> _DATA EXTRACT_
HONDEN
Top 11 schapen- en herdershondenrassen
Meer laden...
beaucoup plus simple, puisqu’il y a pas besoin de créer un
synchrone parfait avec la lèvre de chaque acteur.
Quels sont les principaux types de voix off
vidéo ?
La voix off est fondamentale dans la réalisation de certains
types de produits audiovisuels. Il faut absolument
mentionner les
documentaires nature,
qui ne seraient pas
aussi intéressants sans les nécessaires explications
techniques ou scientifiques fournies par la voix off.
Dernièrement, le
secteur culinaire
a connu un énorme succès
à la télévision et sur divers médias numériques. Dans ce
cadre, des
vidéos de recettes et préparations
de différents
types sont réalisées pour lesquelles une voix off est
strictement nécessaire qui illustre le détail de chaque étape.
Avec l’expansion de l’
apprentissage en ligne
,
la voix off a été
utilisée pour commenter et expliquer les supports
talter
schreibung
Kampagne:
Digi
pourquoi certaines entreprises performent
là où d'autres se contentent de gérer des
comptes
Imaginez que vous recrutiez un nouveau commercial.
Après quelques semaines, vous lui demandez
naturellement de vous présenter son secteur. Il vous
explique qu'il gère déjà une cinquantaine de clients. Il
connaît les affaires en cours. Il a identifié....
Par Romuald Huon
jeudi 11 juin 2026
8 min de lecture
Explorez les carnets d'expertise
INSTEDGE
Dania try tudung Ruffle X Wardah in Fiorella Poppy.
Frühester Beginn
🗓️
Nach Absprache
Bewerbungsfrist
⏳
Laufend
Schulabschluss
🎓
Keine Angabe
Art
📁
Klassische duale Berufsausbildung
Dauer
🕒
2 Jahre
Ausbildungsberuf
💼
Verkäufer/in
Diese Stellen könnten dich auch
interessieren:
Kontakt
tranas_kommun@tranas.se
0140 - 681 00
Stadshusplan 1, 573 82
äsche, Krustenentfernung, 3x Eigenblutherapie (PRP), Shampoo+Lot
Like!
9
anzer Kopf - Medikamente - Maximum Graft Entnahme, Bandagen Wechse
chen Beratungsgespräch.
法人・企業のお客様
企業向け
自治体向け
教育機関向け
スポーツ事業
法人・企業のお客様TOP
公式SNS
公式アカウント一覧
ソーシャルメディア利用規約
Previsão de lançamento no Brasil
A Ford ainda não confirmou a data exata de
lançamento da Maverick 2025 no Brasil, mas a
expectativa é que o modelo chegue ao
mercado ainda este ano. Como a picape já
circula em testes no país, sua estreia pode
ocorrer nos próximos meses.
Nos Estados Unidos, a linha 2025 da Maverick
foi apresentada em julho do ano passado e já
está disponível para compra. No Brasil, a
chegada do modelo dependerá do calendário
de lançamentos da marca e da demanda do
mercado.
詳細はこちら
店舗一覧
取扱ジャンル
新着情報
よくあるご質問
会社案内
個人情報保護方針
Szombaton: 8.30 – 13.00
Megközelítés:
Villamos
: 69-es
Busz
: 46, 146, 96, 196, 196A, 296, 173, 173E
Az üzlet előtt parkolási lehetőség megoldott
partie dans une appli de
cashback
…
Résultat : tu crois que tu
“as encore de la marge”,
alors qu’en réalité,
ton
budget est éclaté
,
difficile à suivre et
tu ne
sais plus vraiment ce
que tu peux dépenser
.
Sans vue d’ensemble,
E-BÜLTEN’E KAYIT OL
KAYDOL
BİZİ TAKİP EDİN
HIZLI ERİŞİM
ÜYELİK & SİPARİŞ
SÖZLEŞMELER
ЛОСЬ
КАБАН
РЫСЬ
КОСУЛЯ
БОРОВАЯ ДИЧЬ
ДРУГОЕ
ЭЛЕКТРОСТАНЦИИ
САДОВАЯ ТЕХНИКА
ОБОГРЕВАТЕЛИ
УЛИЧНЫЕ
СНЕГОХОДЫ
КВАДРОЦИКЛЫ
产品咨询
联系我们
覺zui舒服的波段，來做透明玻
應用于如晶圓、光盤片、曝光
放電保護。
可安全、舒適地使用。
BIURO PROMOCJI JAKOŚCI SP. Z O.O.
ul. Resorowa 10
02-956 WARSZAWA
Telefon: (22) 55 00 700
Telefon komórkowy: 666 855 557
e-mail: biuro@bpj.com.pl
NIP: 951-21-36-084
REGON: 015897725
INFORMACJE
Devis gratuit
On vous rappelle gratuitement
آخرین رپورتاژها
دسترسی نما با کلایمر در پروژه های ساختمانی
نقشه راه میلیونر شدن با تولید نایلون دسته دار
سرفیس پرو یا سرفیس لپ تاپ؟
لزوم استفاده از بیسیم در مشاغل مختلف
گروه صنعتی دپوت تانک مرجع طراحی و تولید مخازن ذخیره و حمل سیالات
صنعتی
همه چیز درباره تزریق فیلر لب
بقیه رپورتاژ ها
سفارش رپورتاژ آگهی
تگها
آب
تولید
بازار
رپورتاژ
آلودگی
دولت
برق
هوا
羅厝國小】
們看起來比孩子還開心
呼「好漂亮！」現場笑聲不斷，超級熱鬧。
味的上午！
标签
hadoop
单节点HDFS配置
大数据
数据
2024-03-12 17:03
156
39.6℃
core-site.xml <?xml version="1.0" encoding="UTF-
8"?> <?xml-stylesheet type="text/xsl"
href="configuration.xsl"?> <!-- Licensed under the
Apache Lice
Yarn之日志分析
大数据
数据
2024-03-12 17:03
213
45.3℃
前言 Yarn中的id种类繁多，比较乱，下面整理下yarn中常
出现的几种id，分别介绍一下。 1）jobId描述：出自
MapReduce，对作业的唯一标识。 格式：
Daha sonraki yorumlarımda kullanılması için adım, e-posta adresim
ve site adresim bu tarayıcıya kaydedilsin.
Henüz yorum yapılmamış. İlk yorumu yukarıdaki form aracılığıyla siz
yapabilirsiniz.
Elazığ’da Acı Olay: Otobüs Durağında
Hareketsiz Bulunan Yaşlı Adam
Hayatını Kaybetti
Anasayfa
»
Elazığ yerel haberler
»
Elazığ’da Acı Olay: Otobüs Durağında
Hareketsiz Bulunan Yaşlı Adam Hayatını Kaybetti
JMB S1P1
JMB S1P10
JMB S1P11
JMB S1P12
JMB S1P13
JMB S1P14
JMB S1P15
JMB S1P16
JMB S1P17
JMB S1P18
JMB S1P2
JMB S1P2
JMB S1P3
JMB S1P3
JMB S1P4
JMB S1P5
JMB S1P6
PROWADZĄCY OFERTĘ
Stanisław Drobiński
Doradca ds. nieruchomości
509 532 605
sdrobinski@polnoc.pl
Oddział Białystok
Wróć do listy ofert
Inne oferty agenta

> _TRY IT_
Everything in the listing must be written out again without any change.

> _ANSWER FOR THE TASK_
HONDEN
Top 11 schapen- en herdershondenrassen
Meer laden...
beaucoup plus simple, puisqu’il y a pas besoin de créer un
synchrone parfait avec la lèvre de chaque acteur.
Quels sont les principaux types de voix off
vidéo ?
La voix off est fondamentale dans la réalisation de certains
types de produits audiovisuels. Il faut absolument
mentionner les
documentaires nature,
qui ne seraient pas
aussi intéressants sans les nécessaires explications
techniques ou scientifiques fournies par la voix off.
Dernièrement, le
secteur culinaire
a connu un énorme succès
à la télévision et sur divers médias numériques. Dans ce
cadre, des
vidéos de recettes et préparations
de différents
types sont réalisées pour lesquelles une voix off est
strictement nécessaire qui illustre le détail de chaque étape.
Avec l’expansion de l’
apprentissage en ligne
,
la voix off a été
utilisée pour commenter et expliquer les supports
talter
schreibung
Kampagne:
Digi
pourquoi certaines entreprises performent
là où d'autres se contentent de gérer des
comptes
Imaginez que vous recrutiez un nouveau commercial.
Après quelques semaines, vous lui demandez
naturellement de vous présenter son secteur. Il vous
explique qu'il gère déjà une cinquantaine de clients. Il
connaît les affaires en cours. Il a identifié....
Par Romuald Huon
jeudi 11 juin 2026
8 min de lecture
Explorez les carnets d'expertise
INSTEDGE
Dania try tudung Ruffle X Wardah in Fiorella Poppy.
Frühester Beginn
🗓️
Nach Absprache
Bewerbungsfrist
⏳
Laufend
Schulabschluss
🎓
Keine Angabe
Art
📁
Klassische duale Berufsausbildung
Dauer
🕒
2 Jahre
Ausbildungsberuf
💼
Verkäufer/in
Diese Stellen könnten dich auch
interessieren:
Kontakt
tranas_kommun@tranas.se
0140 - 681 00
Stadshusplan 1, 573 82
äsche, Krustenentfernung, 3x Eigenblutherapie (PRP), Shampoo+Lot
Like!
9
anzer Kopf - Medikamente - Maximum Graft Entnahme, Bandagen Wechse
chen Beratungsgespräch.
法人・企業のお客様
企業向け
自治体向け
教育機関向け
スポーツ事業
法人・企業のお客様TOP
公式SNS
公式アカウント一覧
ソーシャルメディア利用規約
Previsão de lançamento no Brasil
A Ford ainda não confirmou a data exata de
lançamento da Maverick 2025 no Brasil, mas a
expectativa é que o modelo chegue ao
mercado ainda este ano. Como a picape já
circula em testes no país, sua estreia pode
ocorrer nos próximos meses.
Nos Estados Unidos, a linha 2025 da Maverick
foi apresentada em julho do ano passado e já
está disponível para compra. No Brasil, a
chegada do modelo dependerá do calendário
de lançamentos da marca e da demanda do
mercado.
詳細はこちら
店舗一覧
取扱ジャンル
新着情報
よくあるご質問
会社案内
個人情報保護方針
Szombaton: 8.30 – 13.00
Megközelítés:
Villamos
: 69-es
Busz
: 46, 146, 96, 196, 196A, 296, 173, 173E
Az üzlet előtt parkolási lehetőség megoldott
partie dans une appli de
cashback
…
Résultat : tu crois que tu
“as encore de la marge”,
alors qu’en réalité,
ton
budget est éclaté
,
difficile à suivre et
tu ne
sais plus vraiment ce
que tu peux dépenser
.
Sans vue d’ensemble,
E-BÜLTEN’E KAYIT OL
KAYDOL
BİZİ TAKİP EDİN
HIZLI ERİŞİM
ÜYELİK & SİPARİŞ
SÖZLEŞMELER
ЛОСЬ
КАБАН
РЫСЬ
КОСУЛЯ
БОРОВАЯ ДИЧЬ
ДРУГОЕ
ЭЛЕКТРОСТАНЦИИ
САДОВАЯ ТЕХНИКА
ОБОГРЕВАТЕЛИ
УЛИЧНЫЕ
СНЕГОХОДЫ
КВАДРОЦИКЛЫ
产品咨询
联系我们
覺zui舒服的波段，來做透明玻
應用于如晶圓、光盤片、曝光
放電保護。
可安全、舒適地使用。
BIURO PROMOCJI JAKOŚCI SP. Z O.O.
ul. Resorowa 10
02-956 WARSZAWA
Telefon: (22) 55 00 700
Telefon komórkowy: 666 855 557
e-mail: biuro@bpj.com.pl
NIP: 951-21-36-084
REGON: 015897725
INFORMACJE
Devis gratuit
On vous rappelle gratuitement
آخرین رپورتاژها
دسترسی نما با کلایمر در پروژه های ساختمانی
نقشه راه میلیونر شدن با تولید نایلون دسته دار
سرفیس پرو یا سرفیس لپ تاپ؟
لزوم استفاده از بیسیم در مشاغل مختلف
گروه صنعتی دپوت تانک مرجع طراحی و تولید مخازن ذخیره و حمل سیالات
صنعتی
همه چیز درباره تزریق فیلر لب
بقیه رپورتاژ ها
سفارش رپورتاژ آگهی
تگها
آب
تولید
بازار
رپورتاژ
آلودگی
دولت
برق
هوا
羅厝國小】
們看起來比孩子還開心
呼「好漂亮！」現場笑聲不斷，超級熱鬧。
味的上午！
标签
hadoop
单节点HDFS配置
大数据
数据
2024-03-12 17:03
156
39.6℃
core-site.xml <?xml version="1.0" encoding="UTF-
8"?> <?xml-stylesheet type="text/xsl"
href="configuration.xsl"?> <!-- Licensed under the
Apache Lice
Yarn之日志分析
大数据
数据
2024-03-12 17:03
213
45.3℃
前言 Yarn中的id种类繁多，比较乱，下面整理下yarn中常
出现的几种id，分别介绍一下。 1）jobId描述：出自
MapReduce，对作业的唯一标识。 格式：
Daha sonraki yorumlarımda kullanılması için adım, e-posta adresim
ve site adresim bu tarayıcıya kaydedilsin.
Henüz yorum yapılmamış. İlk yorumu yukarıdaki form aracılığıyla siz
yapabilirsiniz.
Elazığ’da Acı Olay: Otobüs Durağında
Hareketsiz Bulunan Yaşlı Adam
Hayatını Kaybetti
Anasayfa
»
Elazığ yerel haberler
»
Elazığ’da Acı Olay: Otobüs Durağında
Hareketsiz Bulunan Yaşlı Adam Hayatını Kaybetti
JMB S1P1
JMB S1P10
JMB S1P11
JMB S1P12
JMB S1P13
JMB S1P14
JMB S1P15
JMB S1P16
JMB S1P17
JMB S1P18
JMB S1P2
JMB S1P2
JMB S1P3
JMB S1P3
JMB S1P4
JMB S1P5
JMB S1P6
PROWADZĄCY OFERTĘ
Stanisław Drobiński
Doradca ds. nieruchomości
509 532 605
sdrobinski@polnoc.pl
Oddział Białystok
Wróć do listy ofert
Inne oferty agenta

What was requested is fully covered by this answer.